The LLMaaS API includes the following headers in each response:

  • id : A globally unique identifier for the request
  • backend : Information about the infrastructure used (engine_type, machine_name)

Examples

cURL Request

curl -X POST "https://api.ai.cloud-temple.com/v1/chat/completions" \
-H "Content-Type: application/json" \
-H "Authorization: Bearer YOUR_API_KEY" \
-d '{
"model": "granite3.3:8b",
"messages": [
{
"role": "user",
"content": "Hi! Can you introduce yourself in French?"
}
],
"max_tokens": 200,
"temperature": 0.7
}'

Response

{
"backend": {
"engine_type": "engo",
"machine_name": "ma02"
},
"choices": [
{
"finish_reason": "stop",
"index": 0,
"message": {
"content": "Hello!
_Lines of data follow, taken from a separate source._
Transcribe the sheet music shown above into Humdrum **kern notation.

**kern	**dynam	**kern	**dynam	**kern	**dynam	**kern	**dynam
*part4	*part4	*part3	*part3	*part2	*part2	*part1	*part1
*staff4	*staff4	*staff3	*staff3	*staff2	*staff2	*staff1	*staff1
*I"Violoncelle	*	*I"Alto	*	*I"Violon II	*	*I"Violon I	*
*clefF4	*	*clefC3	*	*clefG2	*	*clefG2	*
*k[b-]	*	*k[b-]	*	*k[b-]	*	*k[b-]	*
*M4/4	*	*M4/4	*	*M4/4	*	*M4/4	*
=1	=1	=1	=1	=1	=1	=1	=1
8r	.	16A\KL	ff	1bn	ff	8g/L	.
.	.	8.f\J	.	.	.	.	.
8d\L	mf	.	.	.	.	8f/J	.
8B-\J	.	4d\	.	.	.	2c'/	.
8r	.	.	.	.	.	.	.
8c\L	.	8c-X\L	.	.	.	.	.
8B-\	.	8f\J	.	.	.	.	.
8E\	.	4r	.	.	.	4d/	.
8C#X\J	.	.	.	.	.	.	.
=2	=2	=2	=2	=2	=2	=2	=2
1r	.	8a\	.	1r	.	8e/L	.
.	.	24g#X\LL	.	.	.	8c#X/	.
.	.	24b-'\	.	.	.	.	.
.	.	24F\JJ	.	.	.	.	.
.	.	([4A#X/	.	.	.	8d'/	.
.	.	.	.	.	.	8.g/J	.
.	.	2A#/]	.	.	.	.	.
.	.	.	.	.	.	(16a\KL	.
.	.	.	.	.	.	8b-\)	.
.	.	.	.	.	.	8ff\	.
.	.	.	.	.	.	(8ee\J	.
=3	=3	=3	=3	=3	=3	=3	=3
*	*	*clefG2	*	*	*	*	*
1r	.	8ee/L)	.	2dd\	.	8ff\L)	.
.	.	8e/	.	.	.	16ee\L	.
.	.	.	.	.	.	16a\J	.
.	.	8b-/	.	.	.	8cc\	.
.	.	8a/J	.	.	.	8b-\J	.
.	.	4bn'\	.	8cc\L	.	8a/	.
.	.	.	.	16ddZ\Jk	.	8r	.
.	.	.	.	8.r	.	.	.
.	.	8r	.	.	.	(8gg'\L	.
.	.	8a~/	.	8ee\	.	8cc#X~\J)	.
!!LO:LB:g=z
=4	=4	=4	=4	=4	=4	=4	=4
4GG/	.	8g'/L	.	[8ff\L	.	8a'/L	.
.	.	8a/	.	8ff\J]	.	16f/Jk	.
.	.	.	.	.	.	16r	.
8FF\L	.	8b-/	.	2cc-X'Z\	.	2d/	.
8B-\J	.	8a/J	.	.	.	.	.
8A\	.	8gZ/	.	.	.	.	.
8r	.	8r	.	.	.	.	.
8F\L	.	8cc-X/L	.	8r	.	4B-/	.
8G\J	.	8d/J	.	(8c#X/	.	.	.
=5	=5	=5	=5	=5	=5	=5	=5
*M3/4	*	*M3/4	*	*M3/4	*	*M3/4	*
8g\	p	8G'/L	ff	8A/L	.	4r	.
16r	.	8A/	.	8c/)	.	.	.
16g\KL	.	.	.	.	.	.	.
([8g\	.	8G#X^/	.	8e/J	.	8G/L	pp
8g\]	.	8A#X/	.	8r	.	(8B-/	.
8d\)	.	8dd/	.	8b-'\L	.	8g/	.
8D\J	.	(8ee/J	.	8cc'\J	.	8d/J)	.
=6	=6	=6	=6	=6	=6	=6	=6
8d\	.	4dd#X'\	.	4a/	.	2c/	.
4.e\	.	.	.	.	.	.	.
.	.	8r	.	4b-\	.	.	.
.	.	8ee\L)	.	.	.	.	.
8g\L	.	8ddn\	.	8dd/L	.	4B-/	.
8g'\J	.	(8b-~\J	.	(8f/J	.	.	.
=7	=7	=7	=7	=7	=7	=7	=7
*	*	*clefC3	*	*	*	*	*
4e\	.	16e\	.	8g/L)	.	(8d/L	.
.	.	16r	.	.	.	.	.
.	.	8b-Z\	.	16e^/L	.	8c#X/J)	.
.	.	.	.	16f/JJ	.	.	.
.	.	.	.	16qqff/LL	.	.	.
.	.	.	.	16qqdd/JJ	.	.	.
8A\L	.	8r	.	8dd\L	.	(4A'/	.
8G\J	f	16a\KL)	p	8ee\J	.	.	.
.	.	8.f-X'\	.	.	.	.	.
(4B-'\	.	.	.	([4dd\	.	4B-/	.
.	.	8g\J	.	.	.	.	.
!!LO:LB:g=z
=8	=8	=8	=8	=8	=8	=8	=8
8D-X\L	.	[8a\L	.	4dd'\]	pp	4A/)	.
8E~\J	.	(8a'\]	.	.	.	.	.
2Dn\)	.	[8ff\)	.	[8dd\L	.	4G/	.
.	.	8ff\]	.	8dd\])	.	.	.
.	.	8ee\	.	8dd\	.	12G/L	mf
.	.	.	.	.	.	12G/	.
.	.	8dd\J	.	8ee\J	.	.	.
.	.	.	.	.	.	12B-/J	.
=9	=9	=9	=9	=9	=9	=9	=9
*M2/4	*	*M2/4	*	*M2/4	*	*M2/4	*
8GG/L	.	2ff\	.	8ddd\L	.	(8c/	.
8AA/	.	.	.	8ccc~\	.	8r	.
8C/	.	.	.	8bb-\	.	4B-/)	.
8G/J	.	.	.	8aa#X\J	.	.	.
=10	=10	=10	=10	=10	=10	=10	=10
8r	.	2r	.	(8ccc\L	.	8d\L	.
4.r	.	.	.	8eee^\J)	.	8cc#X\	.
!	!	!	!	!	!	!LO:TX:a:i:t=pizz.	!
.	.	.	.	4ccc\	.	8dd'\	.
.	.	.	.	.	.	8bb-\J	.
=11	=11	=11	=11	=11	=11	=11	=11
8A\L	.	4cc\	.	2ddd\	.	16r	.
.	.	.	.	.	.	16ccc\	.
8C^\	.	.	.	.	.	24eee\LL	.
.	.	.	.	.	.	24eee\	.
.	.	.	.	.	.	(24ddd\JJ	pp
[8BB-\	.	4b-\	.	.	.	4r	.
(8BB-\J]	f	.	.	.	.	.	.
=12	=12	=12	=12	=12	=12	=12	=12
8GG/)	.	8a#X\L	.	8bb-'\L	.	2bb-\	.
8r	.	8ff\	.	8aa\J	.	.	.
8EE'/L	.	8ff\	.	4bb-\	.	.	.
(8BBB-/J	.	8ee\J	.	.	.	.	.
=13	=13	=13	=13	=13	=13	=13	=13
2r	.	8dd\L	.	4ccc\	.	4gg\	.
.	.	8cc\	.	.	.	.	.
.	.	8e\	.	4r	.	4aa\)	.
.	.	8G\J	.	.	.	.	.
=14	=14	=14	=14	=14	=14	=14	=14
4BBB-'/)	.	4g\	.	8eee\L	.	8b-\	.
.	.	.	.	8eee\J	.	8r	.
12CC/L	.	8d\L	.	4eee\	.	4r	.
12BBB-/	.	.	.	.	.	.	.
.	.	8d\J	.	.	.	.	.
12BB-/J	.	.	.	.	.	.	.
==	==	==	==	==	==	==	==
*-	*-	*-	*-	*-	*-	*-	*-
I am a virtual language model...",
"role": "assistant"
}
}
],
"created": 1749110753,
"id": "chatcmpl-ollama-14b812ef-b21f-430c-b93c-d0d1bf653806",
"model": "granite3.3:8b",
"object": "chat.completion",
"usage": {
"completion_tokens": 200,
"prompt_tokens": 70,
"reasoning_tokens": 0,
"total_tokens": 270
}
}

Available Parameters

ParameterTypeDescription
modelstringThe model to use (see model catalog)
messagesarrayList of conversation messages
max_tokensintegerMaximum number of tokens to generate
temperaturefloatControls creativity (0.0-2.0)
top_pfloatControls answer diversity
streambooleanEnables response streaming
userstringUnique identifier of the end user

Base URL

The base URL for all API requests is:

https://api.ai.cloud-temple.com/v1/

Available Endpoints

  • /chat/completions : Conversational response generation
  • /completions : Simple text completion
  • /embeddings : Creates an embedding vector representing the input text
  • /models : List of available models

Example: Model List

curl -X GET "https://api.ai.cloud-temple.com/v1/models" \
-H "Authorization: Bearer YOUR_API_KEY"

Response:

{
"object": "list",
"data": [
{
"id": "granite3.3:8b",
"object": "model",
"created": 1749110897,
"owned_by": "CloudTemple",
"root": "granite3.3:8b",
"aliases": ["granite3.3:8b"],
"parent": null,
"max_model_len": 60000,
"permission": [
{
"id": "modelperm-granite3.3:8b-1749110897",
"object": "model_permission",
"created": 1749110897,
"allow_create_engine": false,
"allow_sampling": true,
"allow_logprobs": true,
"allow_search_indices": false,
"allow_view": true,
"allow_fine_tuning": false,
"organization": "*",
"group": null,
"is_blocking": false
}
]
}
]
}

The response contains all available models with their specifications and permissions.